Update the text read from the pages in the data below by changing every "WALDHAUSEN" to "KÄLLQUIST", and keep everything else the same. Leave the pictures out of your answer.

(DATA PROVIDED Opens)

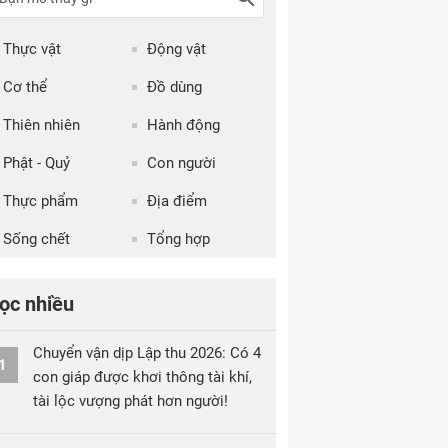
Thực vật
Động vật
Cơ thể
Đồ dùng
Thiên nhiên
Hành động
Phật - Quỷ
Con người
Thực phẩm
Địa điểm
Sống chết
Tổng hợp
ọc nhiều
Chuyển vận dịp Lập thu 2026: Có 4
1
con giáp được khơi thông tài khí,
tài lộc vượng phát hơn người!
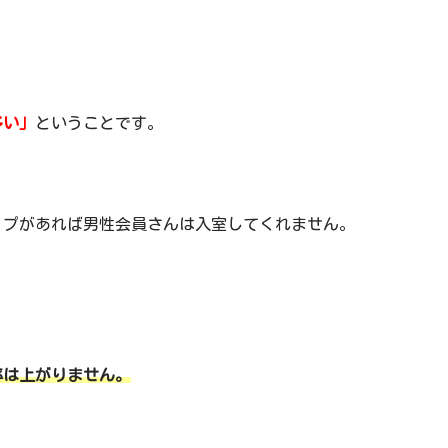
多い」
ということです。
ップがあれば男性会員さんは入室してくれません。
率は上がりません。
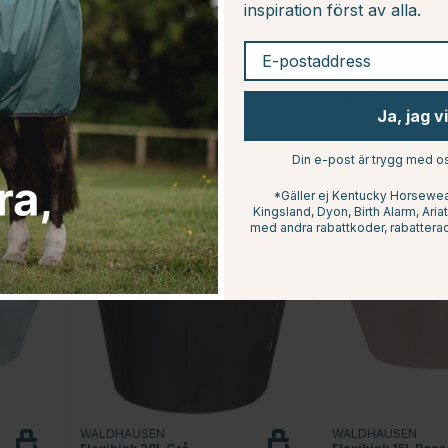
inspiration först av alla.
E-postaddress
KÄLLQUIST EQUESTRIAN
HORSE GUARD
Hink med flat baksida Blå
Hink med lock HG 
189 kr
79 kr
Ja, jag v
Betyg:
4.9 utav 5 stjärnor
Betyg:
4
(10)
(6)
Din e-post är trygg med os
*Gäller ej Kentucky Horsewear
Kingsland, Dyon, Birth Alarm, Ari
med andra rabattkoder, rabatterad
WALDHAUSEN
WALDHAUSEN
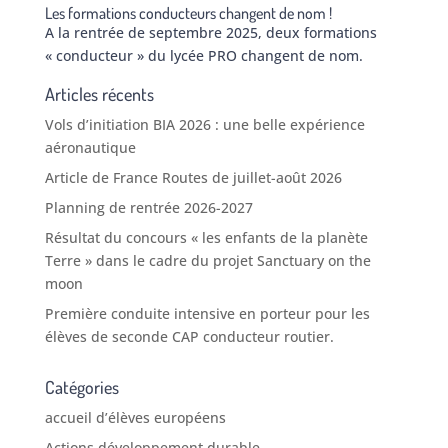
Les formations conducteurs changent de nom !
A la rentrée de septembre 2025, deux formations
« conducteur » du lycée PRO changent de nom.
Articles récents
Vols d’initiation BIA 2026 : une belle expérience
aéronautique
Article de France Routes de juillet-août 2026
Planning de rentrée 2026-2027
Résultat du concours « les enfants de la planète
Terre » dans le cadre du projet Sanctuary on the
moon
Première conduite intensive en porteur pour les
élèves de seconde CAP conducteur routier.
Catégories
accueil d’élèves européens
Actions développement durable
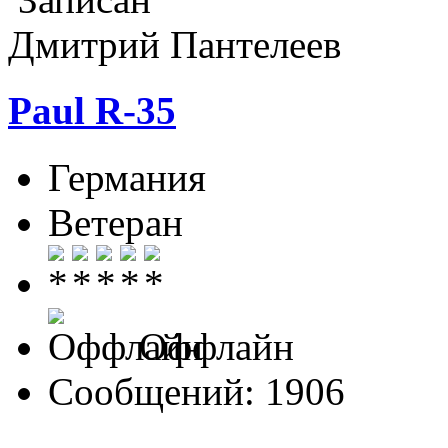
Дмитрий Пантелеев
Paul R-35
Германия
Ветеран
Оффлайн
Сообщений: 1906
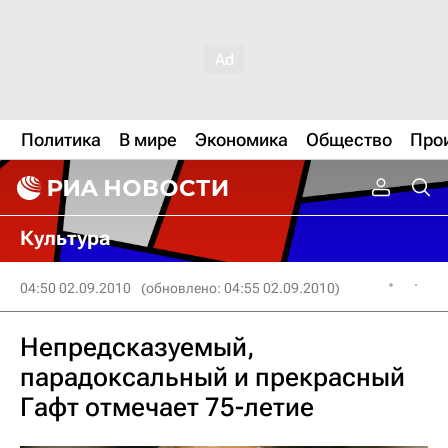
Политика
В мире
Экономика
Общество
Про
Культура
04:50 02.09.2010
(обновлено: 04:55 02.09.2010)
Непредсказуемый,
парадоксальный и прекрасный
Гафт отмечает 75-летие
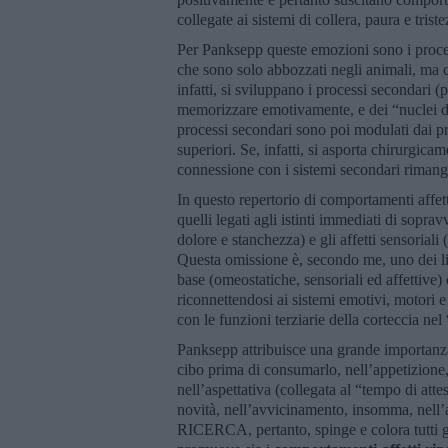
collegate ai sistemi di collera, paura e tri
Per Panksepp queste emozioni sono i proces
che sono solo abbozzati negli animali, ma 
infatti, si sviluppano i processi secondari 
memorizzare emotivamente, e dei “nuclei de
processi secondari sono poi modulati dai pro
superiori. Se, infatti, si asporta chirurgicam
connessione con i sistemi secondari rimango
In questo repertorio di comportamenti affet
quelli legati agli istinti immediati di sopra
dolore e stanchezza) e gli affetti sensoriali
Questa omissione è, secondo me, uno dei lim
base (omeostatiche, sensoriali ed affettive)
riconnettendosi ai sistemi emotivi, motori e
con le funzioni terziarie della corteccia nel
Panksepp attribuisce una grande importanz
cibo prima di consumarlo, nell’appetizione, n
nell’aspettativa (collegata al “tempo di attes
novità, nell’avvicinamento, insomma, nell’an
RICERCA, pertanto, spinge e colora tutti gli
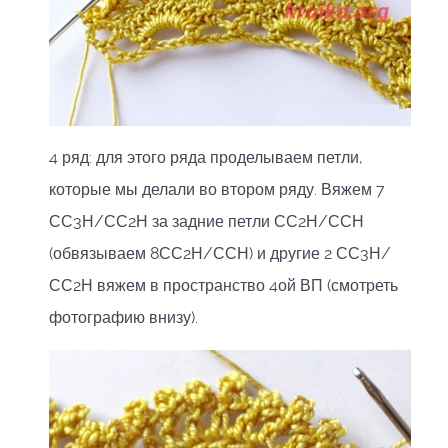
4 ряд: для этого ряда проделываем петли,
которые мы делали во втором ряду. Вяжем 7
СС3Н/СС2Н за задние петли СС2Н/ССН
(обвязываем 8СС2Н/ССН) и другие 2 СС3Н/
СС2Н вяжем в пространство 4ой ВП (смотреть
фотографию внизу).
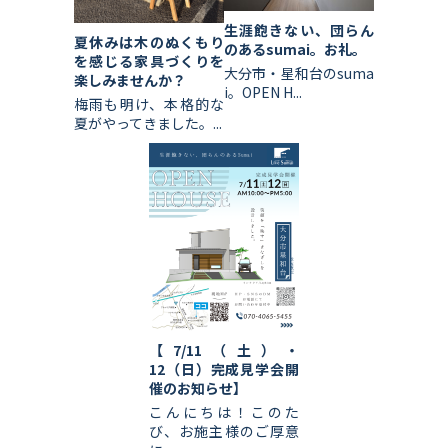
生涯飽きない、団らん
夏休みは木のぬくもり
のあるsumai。お礼。
を感じる家具づくりを
大分市・星和台のsuma
楽しみませんか？
i。OPEN H...
梅雨も明け、本格的な
夏がやってきました。...
【7/11（土）・
12（日）完成見学会開
催のお知らせ】
こんにちは！このた
び、お施主様のご厚意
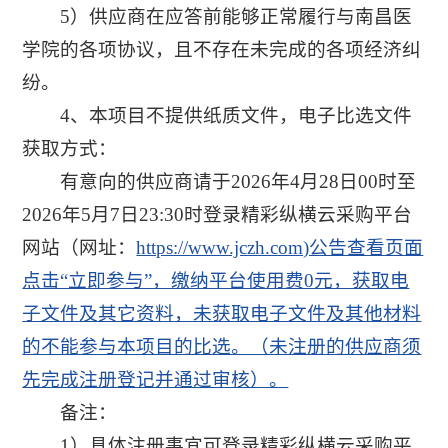
5）供应商在应答前能够正常履行与南昌医
学院的各项协议，且不存在未完成的各项经济纠
纷。
4、
本项目不提供纸质文件，电子比选文件
获取方式：
有意向的供应商请于2026年4月28日00时至
2026年5月7日23:30时登录精彩纵横云采购平台
网站（网址：
https://www.jczh.com)公告查看页面
点击“立即参与”，缴纳平台使用费0元，获取电
子文件及其它资料，未获取电子文件及其他材料
的不能参与本项目的比选。（未注册的供应商须
先完成注册登记并通过审核）。
备注：
1）具体注册事宜可登录精彩纵横云采购平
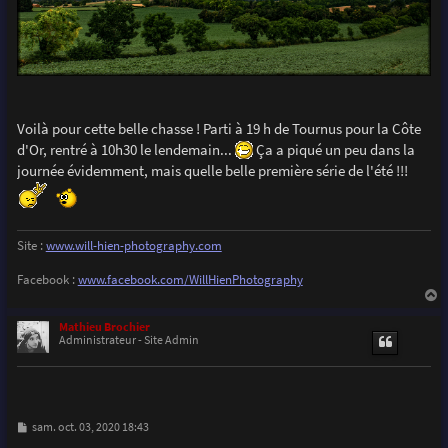
Voilà pour cette belle chasse ! Parti à 19 h de Tournus pour la Côte
d'Or, rentré à 10h30 le lendemain...
Ça a piqué un peu dans la
journée évidemment, mais quelle belle première série de l'été !!!
Site :
www.will-hien-photography.com
Facebook :
www.facebook.com/WillHienPhotography
a
u
Mathieu Brochier
t
Administrateur - Site Admin
M
sam. oct. 03, 2020 18:43
e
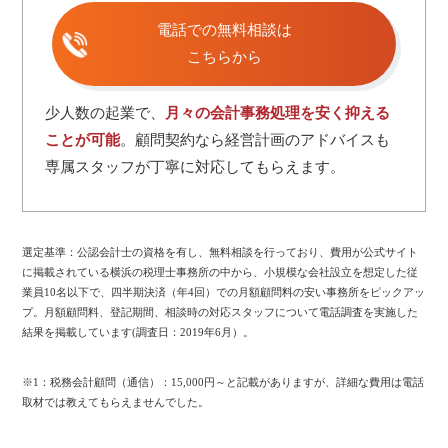
電話での無料相談は
こちらから
少人数の起業で、
月々の会計事務処理を安く抑える
ことが可能
。顧問契約なら経営計画のアドバイスも
専属スタッフが丁寧に対応してもらえます。
選定基準：公認会計士の資格を有し、無料相談を行っており、費用が公式サイト
に掲載されている横浜の税理士事務所の中から、小規模な会社設立を想定した従
業員10名以下で、四半期決済（年4回）での月額顧問料の安い事務所をピックアッ
プ。月額顧問料、登記期間、相談時の対応スタッフについて電話調査を実施した
結果を掲載しています(調査日：2019年6月）。
※1：税務会計顧問（通信）：15,000円～と記載がありますが、詳細な費用は電話
取材では教えてもらえませんでした。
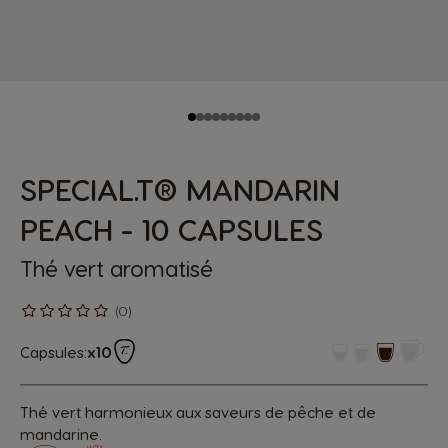
SPECIAL.T® MANDARIN
PEACH - 10 CAPSULES
Thé vert aromatisé
(0)
Capsules:
x10
Thé vert harmonieux aux saveurs de pêche et de
mandarine.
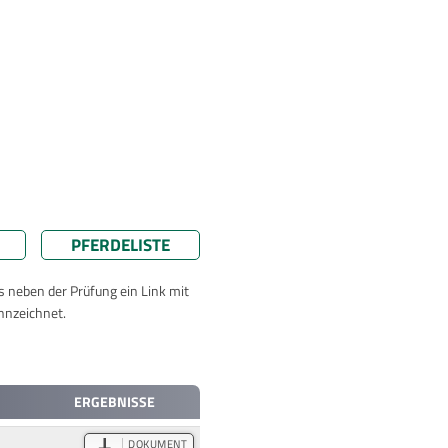
PFERDELISTE
ts neben der Prüfung ein Link mit
nnzeichnet.
ERGEBNISSE
DOKUMENT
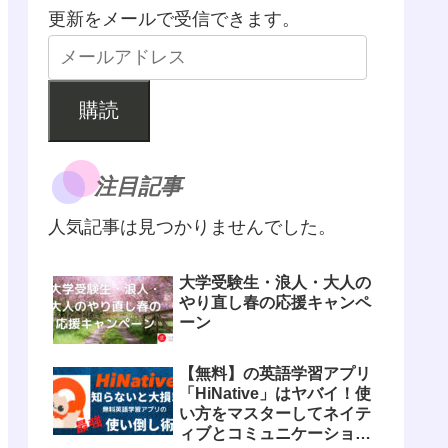
更新をメールで受信できます。
購読
注目記事
人気記事は見つかりませんでした。
大学受験生・浪人・大人の
やり直し春の応援キャンペ
ーン
【無料】の英語学習アプリ
「HiNative」はヤバイ！使
い方をマスターしてネイテ
ィブとコミュニケーション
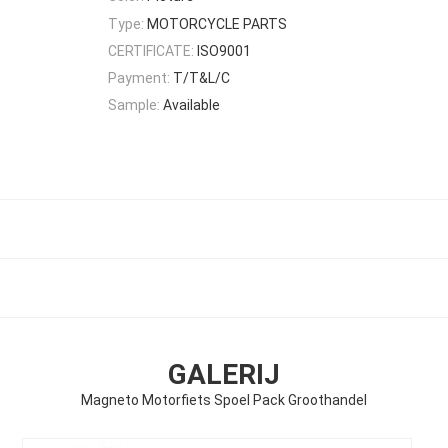
Type:
MOTORCYCLE PARTS
CERTIFICATE:
ISO9001
Payment:
T/T&L/C
Sample:
Available
GALERIJ
Magneto Motorfiets Spoel Pack Groothandel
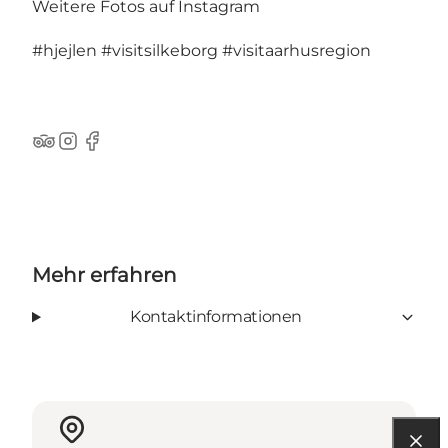
Weitere Fotos auf Instagram
#hjejlen
#visitsilkeborg
#visitaarhusregion
TripAdvisor
Instagram
Facebook
Mehr erfahren
Kontaktinformationen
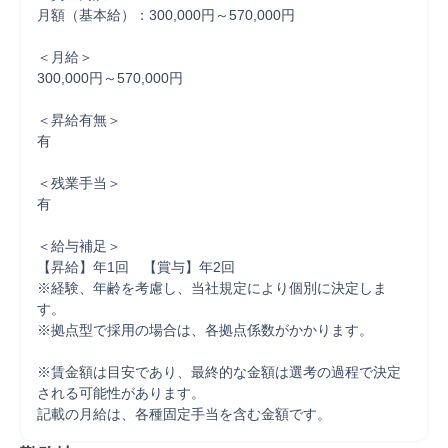
月額（基本給）：300,000円～570,000円

＜月給＞

300,000円～570,000円

＜昇給有無＞

有

＜残業手当＞

有

＜給与補足＞

【昇給】年1回　【賞与】年2回

※経験、年齢を考慮し、当社規定により個別に決定しま
す。

※拠点型で採用の場合は、各拠点係数がかかります。

※賃金額は目安であり、最終的な金額は選考の過程で決定
される可能性があります。

記載の月給は、各種固定手当を含む金額です。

(DATA PROVIDED Closes)

(SOLUTION)
Thực vật
Động vật
Cơ thể
Đồ dùng
Thiên nhiên
Hành động
Phật - Quỷ
Con người
Thực phẩm
Địa điểm
Sống chết
Tổng hợp
ọc nhiều
Chuyển vận dịp Lập thu 2026: Có 4
1
con giáp được khơi thông tài khí,
tài lộc vượng phát hơn người!
多い」
ということです。
ップがあれば男性会員さんは入室してくれません。
率は上がりません。
inspiration först av alla.
E-postaddress
KÄLLQUIST EQUESTRIAN
HORSE GUARD
Hink med flat baksida Blå
Hink med lock HG 
189 kr
79 kr
Ja, jag v
Betyg:
4.9 utav 5 stjärnor
Betyg:
4
(10)
(6)
Din e-post är trygg med os
*Gäller ej Kentucky Horsewear
Kingsland, Dyon, Birth Alarm, Ari
med andra rabattkoder, rabatterad
KÄLLQUIST
KÄLLQUIST
Les formations conducteurs changent de nom !
A la rentrée de septembre 2025, deux formations
« conducteur » du lycée PRO changent de nom.
Articles récents
Vols d’initiation BIA 2026 : une belle expérience
aéronautique
Article de France Routes de juillet-août 2026
Planning de rentrée 2026-2027
Résultat du concours « les enfants de la planète
Terre » dans le cadre du projet Sanctuary on the
moon
Première conduite intensive en porteur pour les
élèves de seconde CAP conducteur routier.
Catégories
accueil d’élèves européens
Actions développement durable
Дмитрий Пантелеев
Paul R-35
Германия
Ветеран
Оффлайн
Сообщений: 1906
Политика
В мире
Экономика
Общество
Про
Культура
04:50 02.09.2010
(обновлено: 04:55 02.09.2010)
Непредсказуемый,
парадоксальный и прекрасный
Гафт отмечает 75-летие
collegate ai sistemi di collera, paura e tri
Per Panksepp queste emozioni sono i proces
che sono solo abbozzati negli animali, ma 
infatti, si sviluppano i processi secondari 
memorizzare emotivamente, e dei “nuclei de
processi secondari sono poi modulati dai pro
superiori. Se, infatti, si asporta chirurgicam
connessione con i sistemi secondari rimango
In questo repertorio di comportamenti affet
quelli legati agli istinti immediati di sopra
dolore e stanchezza) e gli affetti sensoriali
Questa omissione è, secondo me, uno dei lim
base (omeostatiche, sensoriali ed affettive)
riconnettendosi ai sistemi emotivi, motori e
con le funzioni terziarie della corteccia nel
Panksepp attribuisce una grande importanz
cibo prima di consumarlo, nell’appetizione, n
nell’aspettativa (collegata al “tempo di attes
novità, nell’avvicinamento, insomma, nell’an
RICERCA, pertanto, spinge e colora tutti gli
4 ряд: для этого ряда проделываем петли,
которые мы делали во втором ряду. Вяжем 7
СС3Н/СС2Н за задние петли СС2Н/ССН
(обвязываем 8СС2Н/ССН) и другие 2 СС3Н/
СС2Н вяжем в пространство 4ой ВП (смотреть
фотографию внизу).
生涯飽きない、団らん
夏休みは木のぬくもり
のあるsumai。お礼。
を感じる家具づくりを
大分市・星和台のsuma
楽しみませんか？
i。OPEN H...
梅雨も明け、本格的な
夏がやってきました。...
【7/11（土）・
12（日）完成見学会開
催のお知らせ】
こんにちは！このた
び、お施主様のご厚意
5）供应商在应答前能够正常履行与南昌医
学院的各项协议，且不存在未完成的各项经济纠
纷。
4、
本项目不提供纸质文件，电子比选文件
获取方式：
有意向的供应商请于2026年4月28日00时至
2026年5月7日23:30时登录精彩纵横云采购平台
网站（网址：
https://www.jczh.com)公告查看页面
点击“立即参与”，缴纳平台使用费0元，获取电
子文件及其它资料，未获取电子文件及其他材料
的不能参与本项目的比选。（未注册的供应商须
先完成注册登记并通过审核）。
备注：
1）具体注册事宜可登录精彩纵横云采购平
Voilà pour cette belle chasse ! Parti à 19 h de Tournus pour la Côte
d'Or, rentré à 10h30 le lendemain...
Ça a piqué un peu dans la
journée évidemment, mais quelle belle première série de l'été !!!
Site :
www.will-hien-photography.com
Facebook :
www.facebook.com/WillHienPhotography
a
u
Mathieu Brochier
t
Administrateur - Site Admin
M
sam. oct. 03, 2020 18:43
e
電話での無料相談は
こちらから
少人数の起業で、
月々の会計事務処理を安く抑える
ことが可能
。顧問契約なら経営計画のアドバイスも
専属スタッフが丁寧に対応してもらえます。
選定基準：公認会計士の資格を有し、無料相談を行っており、費用が公式サイト
に掲載されている横浜の税理士事務所の中から、小規模な会社設立を想定した従
業員10名以下で、四半期決済（年4回）での月額顧問料の安い事務所をピックアッ
プ。月額顧問料、登記期間、相談時の対応スタッフについて電話調査を実施した
結果を掲載しています(調査日：2019年6月）。
※1：税務会計顧問（通信）：15,000円～と記載がありますが、詳細な費用は電話
取材では教えてもらえませんでした。
SPECIAL.T® MANDARIN
PEACH - 10 CAPSULES
Thé vert aromatisé
(0)
Capsules:
x10
Thé vert harmonieux aux saveurs de pêche et de
mandarine.
PFERDELISTE
ts neben der Prüfung ein Link mit
nnzeichnet.
ERGEBNISSE
DOKUMENT
更新をメールで受信できます。
購読
注目記事
人気記事は見つかりませんでした。
大学受験生・浪人・大人の
やり直し春の応援キャンペ
ーン
【無料】の英語学習アプリ
「HiNative」はヤバイ！使
い方をマスターしてネイテ
ィブとコミュニケーション
Type:
MOTORCYCLE PARTS
CERTIFICATE:
ISO9001
Payment:
T/T&L/C
Sample:
Available
GALERIJ
Magneto Motorfiets Spoel Pack Groothandel
Weitere Fotos auf Instagram
#hjejlen
#visitsilkeborg
#visitaarhusregion
TripAdvisor
Instagram
Facebook
Mehr erfahren
Kontaktinformationen
月額（基本給）：300,000円～570,000円

＜月給＞

300,000円～570,000円

＜昇給有無＞

有

＜残業手当＞

有

＜給与補足＞

【昇給】年1回　【賞与】年2回

※経験、年齢を考慮し、当社規定により個別に決定しま
す。

※拠点型で採用の場合は、各拠点係数がかかります。

※賃金額は目安であり、最終的な金額は選考の過程で決定
される可能性があります。

記載の月給は、各種固定手当を含む金額です。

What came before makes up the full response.